When I think back to my time studying abroad four years ago, there are two things that stick out in my mind.
First, I remember being cold the whole time. Southern France was unseasonably chilly that spring, so I had brought the wrong clothes, and I was too money-conscious to buy the right ones. Instead, I layered three pairs of tights and double-wrapped my scarves and bought a cheap winter hat from a street vendor.
Second, I had no obligations outside of classes, which meant I would spend hours getting lost in the web of tiny medieval-era streets. (When my toes got numb, I would warm up inside one of Aix’s endless supply of French boutiques, fingering the price tags of clothes I wished I could buy.) My extensive wandering was such a profound experience that I blogged about it at the time.
Then, a couple of years later, I learned about the word flâneur. It’s French — fittingly — and it has no direct translation in English, but it means something like “one who wanders alone.” A New York Times reporter described it like this: “Flânerie is, in its purest form, a goal-less pursuit, though for some it evolved into a purposeful art: Walking and observing became a method of understanding a city, an age.” This word resonated with me so deeply that I wrote another blog post about it.
So this is my third time blogging about the profundity of wandering. I can’t promise it will be my last.
It was on my most recent solo trip to France and Italy that I realized how intensely I enjoy wandering.
When I visited my aunt in Venice, she handed me a guide book and ticked off a list of things to see: churches, museums, famous pieces of art. “Or,” she said, “you can just walk around and have an adventure.”
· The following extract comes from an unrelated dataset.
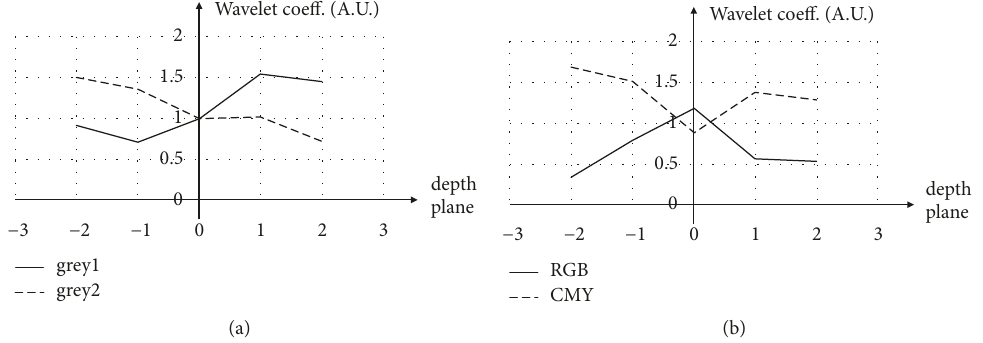
Wavelet coeff. (A.U.)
Venice is a flâneur’s dream. It’s delightfully illogical. The city was built for boats on canals; streets meant for walking were an afterthought. My aunt explained that when — not if — I got lost, I could not ask a stranger to direct me to her street. “No one knows street names here,” she said.
Instead, I memorized how to get to my aunt’s apartment from the nearest landmark, one of Venice’s hospitals: cross the canal, walk down a street that looks like a dead end, take a right at the sculpture of a cherub, take a left at the church built out of marble, cross another bridge, then turn left at the red stucco wall.
It was like one of those arcade games that gives you a long series of tones, one after the other, and you have to play them back in the right order. Play them in the wrong order, and you might end up in a canal.
Here are the rules of wandering:
You walk and observe. You notice little things — the cobblestone in the pavement, maybe, or the way shoes are displayed in a shop window.
When you are hungry, you eat. When you are thirsty, you drink.
When you get to a fork in the road, you glance at your options, and you decide which direction looks most interesting. It can be a gut decision or not. You can stand there and ponder it, or not. You can walk one way and decide a few steps later to turn around. It doesn’t matter.
That’s the whole point. Nothing matters when wandering, except the wandering itself.
And this rule is the most important and the most difficult: You must resist the urge to look at a map. You have to turn off that part of your brain that craves control. You might take deep breaths, as if you’re working through a particularly difficult yoga pose. (The discomfort is in your mind, the teacher says as she pushes your body deeper. Breathe through it.)
Because once you look down at a map, you’re no longer wandering. You’re walking with a purpose, which is all very fine but it’s just not the same. When you’re wandering, you must succumb to the inevitability that you will get lost. You must trust that you will find your way.
It is in that uncomfortable space, halfway between lost and found, that the magic happens.
One day, I wandered my way to a relatively populated path along a canal. It was sunny and hot, so I stopped to get a scoop of chocolate gelato. Then, I ducked down a dark street to find shade.
“Street” is a generous word here — it was narrower then the span of my arms, and lined with dizzyingly tall brick buildings. Lines of laundry cast a shadow.
At the end was a deserted square, surrounded by nothing but doors to houses. As I started to turn around, I noticed something affixed to the far wall: a small shrine enclosed behind mesh. Someone long before me had found it and stuck a sprig of flowers inside.
Beautiful, I breathed silently, and I stood there, alone, until I decided it was time to move on.